空想都市2
「…………城か?」
城ではない、物品販売店の集合体だ、建物の規模だけでいえばいわゆる城という存在を凌駕している。正面入口から中央の広場まで続く大通りには飲食店が整列し、広場を囲うようにC字形状の建造物が建つ。10階建てで、容積の6割程度に店舗が入り、その間を縫うように多数のロボットが往来する。鈴蘭はヒルズと銘打たれていた時点で予測していた、というより地下にある再現施設な以上仕方ないのだが、一般的なヒルズよりずっと小さくむしろ落胆したものの、他4人はバス停で降りたそのまま、建物を見上げ固まってしまった。
「買い物ができます、なんでも揃いますよ」
「弾薬買える?」
「買えないです」
「薪買える?」
「買えないです」
「レーション」
「前言撤回します」
案内を見る限り店舗のほとんどは飲食店を除けば衣類や化粧品、文明崩壊後の戦場をしぶとく生き延びる彼女らの要求を満たすものはない。それ以外の面積はオフィスや宿泊施設、気にかけても仕方なかろう。目的地はこのヒルズの向こう側、広場を突っ切る事にする。
でもこの様子だと
「えーーーー何アレなんか黄色いシートで白いの包んでるんだけどまさか食べ物なの!?」
「うわすっげえ匂いが甘い!」
「ああやっぱり始まった!」
彼女らの生活は甘味とは無縁である、カルメ焼きを作ってるところを一度だけ見たことがあるがそれだけだ。バンカー民にとって食べ物とは肉と草、それと塩、あと触手であり、デザートなどという概念自体が無い。そんな連中にクレープなんて見せたらどうなるか、騒ぎ立てるに決まっている。というか何故本物を用意したアス公、新手の遅滞戦闘か。
「ちょっと鈴蘭、毒見を」
「嫌ですよ、撃たれて死ぬより絶対長引くし苦しいじゃないですか」
「撃たれて死んだ事のある生者」
とかなんとか警戒したものの、結局生クリームとチョコレートソースだけのシンプルなクレープを入手してきたヒナとシオン、恐る恐るかじってみて、その後1分足らずでクレープは消えてなくなった。そして「先を急ごう」などと口元にクリーム付けて言うのである、さすがにジト目を禁じ得ない。
「はい」
「あ、どうも」
早く抜けよう、このエリアは誘惑が多すぎる。そう思って足を早めると、横からプラスチックのドリンクカップを差し出された。毒は無いと見て持ってきたらしい、メルも地図を眺めつつ同じものを持っている。
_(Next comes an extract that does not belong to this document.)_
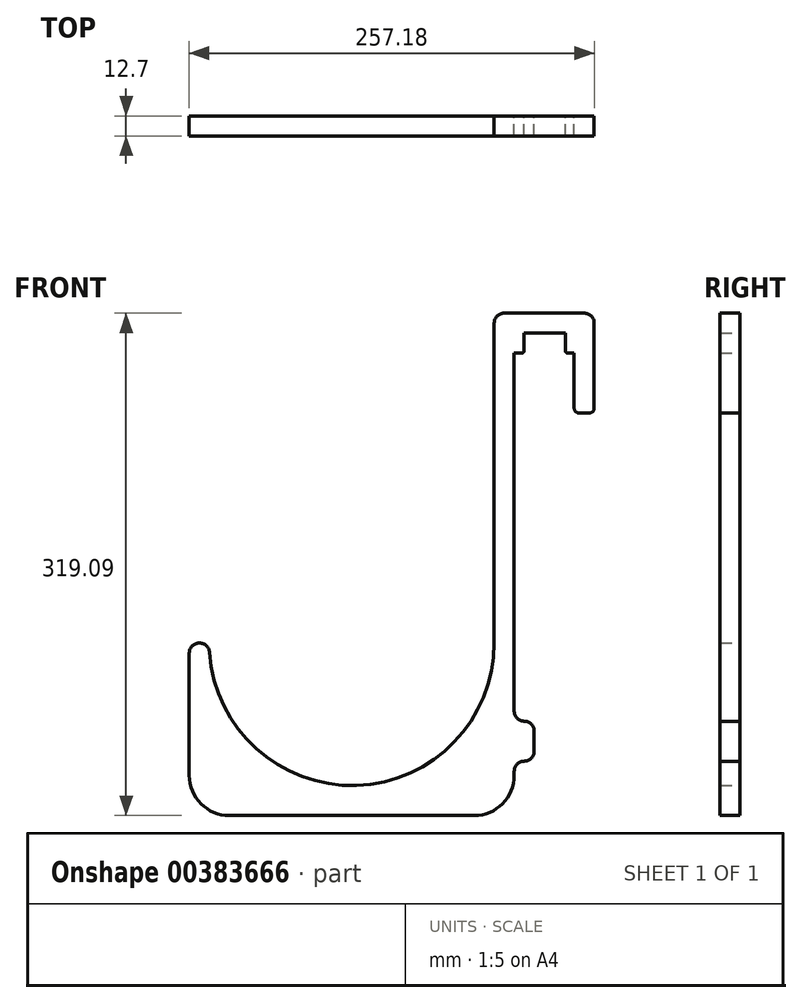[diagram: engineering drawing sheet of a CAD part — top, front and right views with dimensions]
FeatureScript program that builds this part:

茶色い液体に黒い粒々、タピオカミルクティーだ。太いストローをくわえて吸えば粒が上がってきて口に入る、見た目に反してカロリー量がとんでもないため、丁度いいかと受け取った。
「タピオカチャレンジ成功でクーポン券プレゼントって言ってたんだけどぉ、タピオカチャレンジって?」
「こうやって胸の上にカップを乗せて手を使わずに…」
「くそがぁッ!!!!」
「言い方ァーー!!」
シオンが言ったような感じだったが、今の発言元はフェルトである、店舗に向かって言い放つと「タピオカはアロエに変更できまーす!」とか返ってきた。もう駄目なやつだ、背中を押してその場を離れる。
「メル! 発電所に着いたら何をすればいいんですか!?」
「管理者に繋がる電線だけを切断する、その後非常用電源を爆破、停止させる。そしたらネットワークに侵入してハッチを開放、私達の仕事は終わり」
「早く済ませましょう!」
広場に出れば甘い匂いも遠のいた、冷静さを取り戻すサーティエイト、建物の反対側を目指し進んでいく。
「でもなんでこんな実験場作ったんすかね?」
「それならたぶんわかってきたと思う。まずここで人間の行動パターンを収集して、次にそれを参考に山岳地帯で謀反起こしたAIを作ってさらにパターン集めて、最終的にアステルちゃんを作った」
「何のために?」
「それは本人に……いや、もうすぐわかるでしょ」
急に
メルが銃のセイフティを外した。
「っと…?」
すぐに地面が大きく揺れて
天井のハッチが少しずつ開いていく。